Reynolds et al. (2002) reviewed prior epidemiological studies evaluating road proximity and health risk (including the 2000 publication by Pearson et al.) and noted that results were mixed: i.e., although some researchers had, like Pearson et al., found statistically significant correlations, others (Raaschou-Nielsen et al., 2001; Reynolds et al., 2001; 2002) had not. Reynolds et al. (2002) noted that regardless of studies' conclusions, all had the limitation of being based upon various exposure proxies (e.g., traffic counts, number of roads) instead of actual exposure data, and several were also limited by small sample sizes.
A comprehensive review of the epidemiological literature with respect to health effects and road proximity was beyond the scope of this white paper. However, based on the example publications cited, it is possible to offer some general observations. First, although there are technical limitations to extrapolating the Pearson et al. (2000) study findings to present and future conditions, there are other peer-reviewed publications that link distance to roadways as a contributing factor to observed cancer (e.g., Feychting et al., 1998). However, there are also peer-review publications that indicate no linkage (e.g., Reynolds et al., 2001; 2002). Furthermore, all of the studies summarized in a recent review have had the limitation of not being based upon actual pollutant concentration data. It is therefore difficult to draw any definitive conclusions based upon the epidemiological literature. However, it should also be noted that risks on the order of 10-3 or higher could exist and not be detectable by epidemiological studies, simply due to the statistical limitations of those studies.

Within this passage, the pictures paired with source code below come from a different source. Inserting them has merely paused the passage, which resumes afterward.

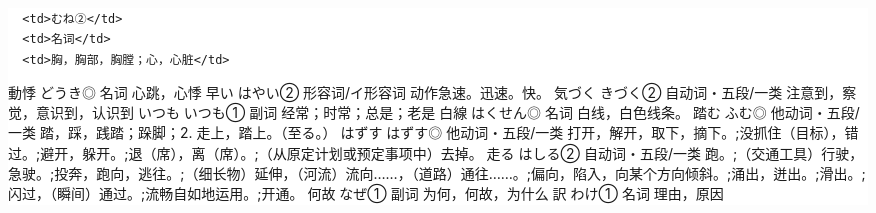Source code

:       <td>むね②</td>
      <td>名词</td>
      <td>胸，胸部，胸膛；心，心脏</td>
   </tr>
   <tr>
      <td>動悸</td>
      <td>どうき◎</td>
      <td>名词</td>
      <td>心跳，心悸</td>
   </tr>
   <tr>
      <td>早い</td>
      <td>はやい②</td>
      <td>形容词/イ形容词</td>
      <td>动作急速。迅速。快。</td>
   </tr>
   <tr>
      <td>気づく</td>
      <td>きづく②</td>
      <td>自动词・五段/一类</td>
      <td>注意到，察觉，意识到，认识到</td>
   </tr>
   <tr>
      <td>いつも</td>
      <td>いつも①</td>
      <td>副词</td>
      <td>经常；时常；总是；老是</td>
   </tr>
   <tr>
      <td>白線</td>
      <td>はくせん◎</td>
      <td>名词</td>
      <td>白线，白色线条。</td>
   </tr>
   <tr>
      <td>踏む</td>
      <td>ふむ◎</td>
      <td>他动词・五段/一类</td>
      <td>踏，踩，践踏；跺脚；2. 走上，踏上。（至る。）</td>
   </tr>
   <tr>
      <td>はずす</td>
      <td>はずす◎</td>
      <td>他动词・五段/一类</td>
      <td>打开，解开，取下，摘下。;没抓住（目标），错过。;避开，躲开。;退（席），离（席）。;（从原定计划或预定事项中）去掉。</td>
   </tr>
   <tr>
      <td>走る</td>
      <td>はしる②</td>
      <td>自动词・五段/一类</td>
      <td>跑。;（交通工具）行驶，急驶。;投奔，跑向，逃往。;（细长物）延伸，（河流）流向……，（道路）通往……。;偏向，陷入，向某个方向倾斜。;涌出，迸出。;滑出。;闪过，（瞬间）通过。;流畅自如地运用。;开通。</td>
   </tr>
   <tr>
      <td>何故</td>
      <td>なぜ①</td>
      <td>副词</td>
      <td>为何，何故，为什么</td>
   </tr>
   <tr>
      <td>訳</td>
      <td>わけ①</td>
      <td>名词</td>
      <td>理由，原因</td>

Both models and experimental data predict that short-term concentrations of air toxics can be elevated for receptors downwind of and very near roadways (i.e., closer than 100 m). Research concerning longer time periods (e.g., several months) suggests that pollutant concentrations outside of the 100-m distance are indistinguishable from background conditions. Although MATES-II was not designed to evaluate how pollutant concentrations change as a function of distance from roads, the MATES-II findings are consistent with other literature that show that outside the 100-m boundary, it is difficult to observe an emissions signature from nearby roads.
Epidemiological studies show mixed results concerning health effects and road proximity, and are limited by the fact that (1) they have not been based upon actual exposure measurements and (2) they often have relatively small sample sizes. Furthermore, epidemiological studies may not be sufficiently precise enough to target cancer risks on the order of 10-3.